◆ **WORK REQUEST**
Word for word, write the lines below out again, with no pictures.

BEGIN PROVIDED MATERIAL

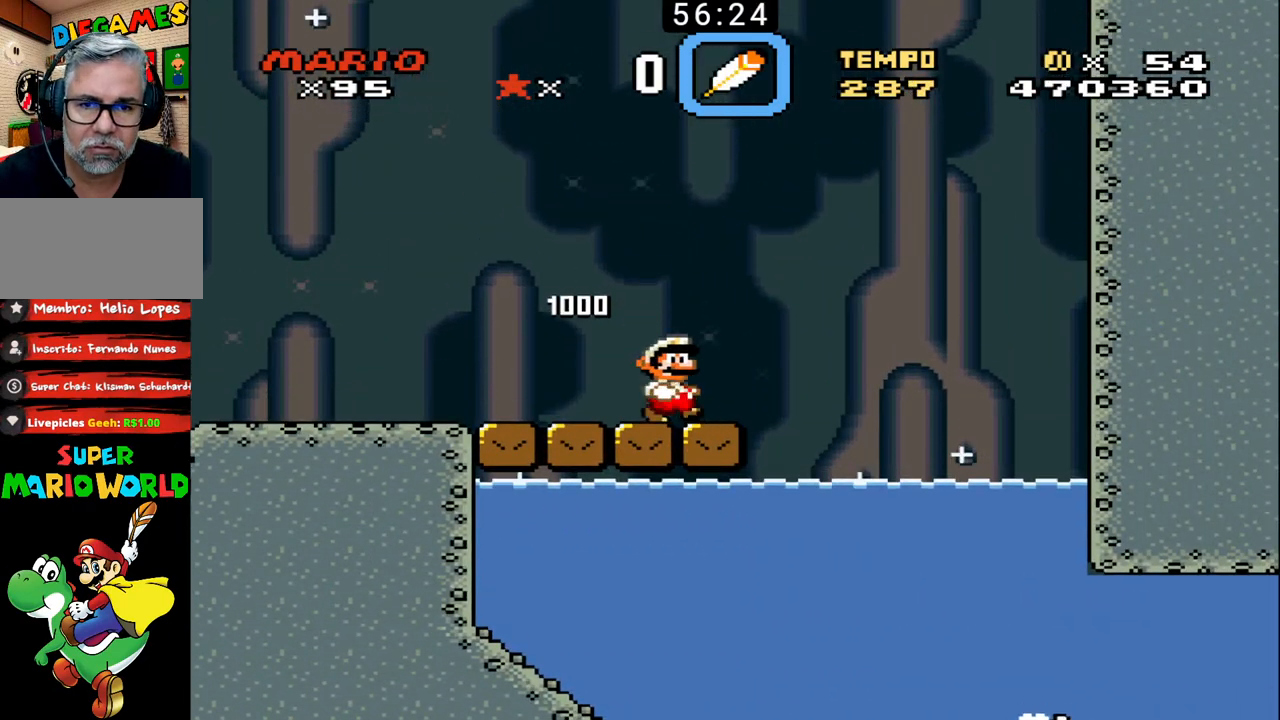
{"buttons": ["B", "DPAD_LEFT"], "events": [[33, "B", "up"], [100, "B", "down"], [233, "DPAD_UP", "up"], [300, "DPAD_LEFT", "down"], [300, "DPAD_RIGHT", "up"]]}
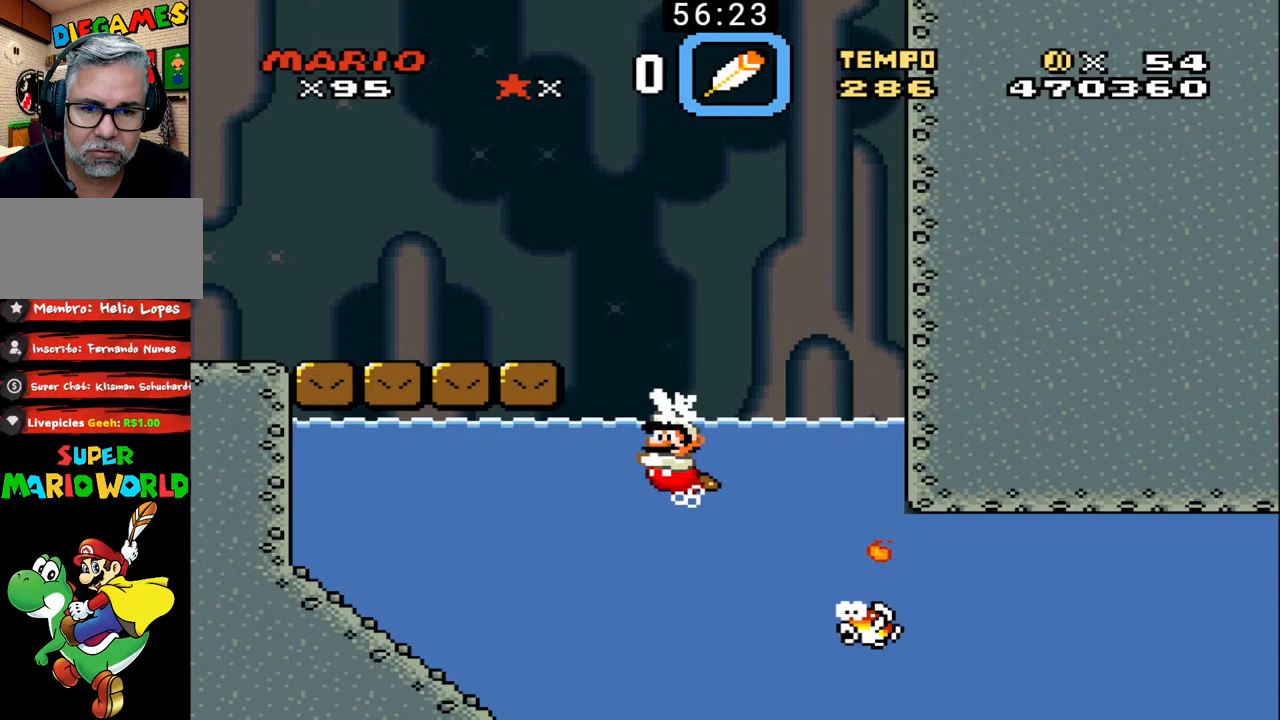
{"buttons": ["B"], "events": [[100, "DPAD_LEFT", "up"], [133, "B", "up"], [133, "DPAD_RIGHT", "down"], [267, "B", "down"], [300, "B", "up"], [400, "B", "down"], [433, "DPAD_RIGHT", "up"], [467, "B", "up"], [500, "B", "down"]]}
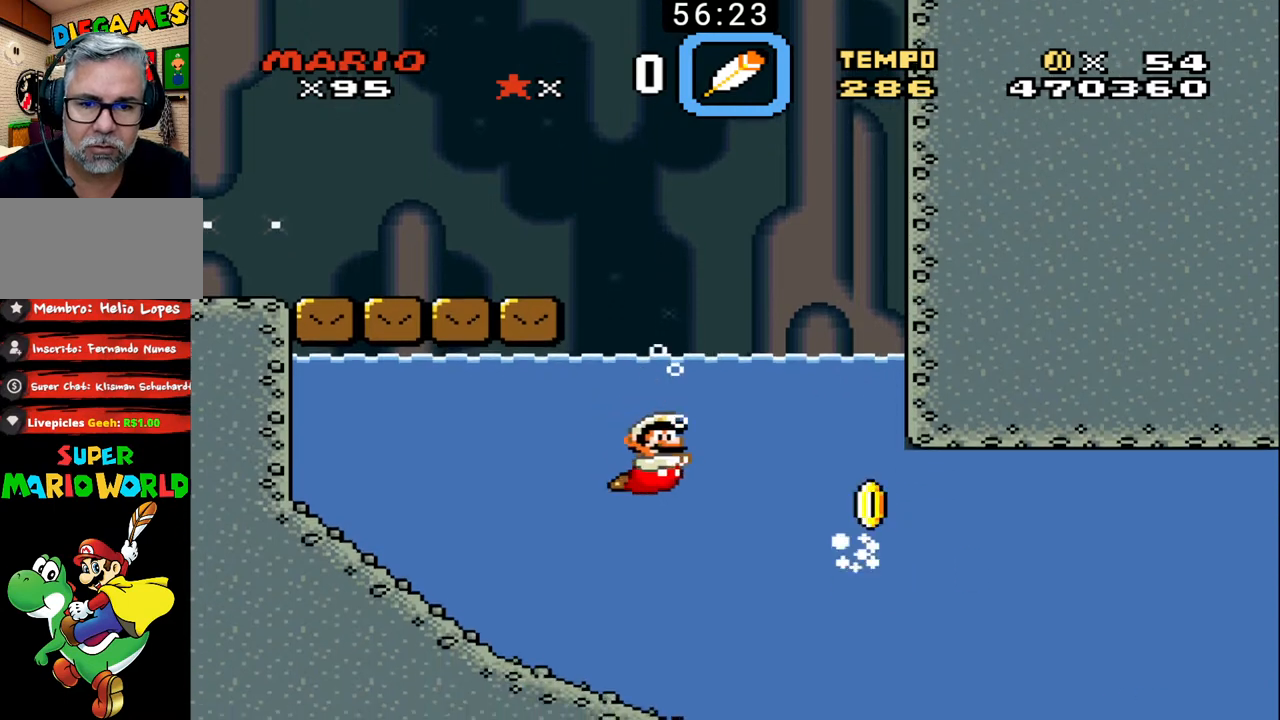
{"buttons": ["X", "DPAD_RIGHT"], "events": [[100, "B", "up"], [100, "DPAD_RIGHT", "down"], [467, "X", "down"]]}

END PROVIDED MATERIAL

◆ **COMPLETED EXERCISE**
{"buttons": ["B", "DPAD_LEFT"], "events": [[33, "B", "up"], [100, "B", "down"], [233, "DPAD_UP", "up"], [300, "DPAD_LEFT", "down"], [300, "DPAD_RIGHT", "up"]]}
{"buttons": ["B"], "events": [[100, "DPAD_LEFT", "up"], [133, "B", "up"], [133, "DPAD_RIGHT", "down"], [267, "B", "down"], [300, "B", "up"], [400, "B", "down"], [433, "DPAD_RIGHT", "up"], [467, "B", "up"], [500, "B", "down"]]}
{"buttons": ["X", "DPAD_RIGHT"], "events": [[100, "B", "up"], [100, "DPAD_RIGHT", "down"], [467, "X", "down"]]}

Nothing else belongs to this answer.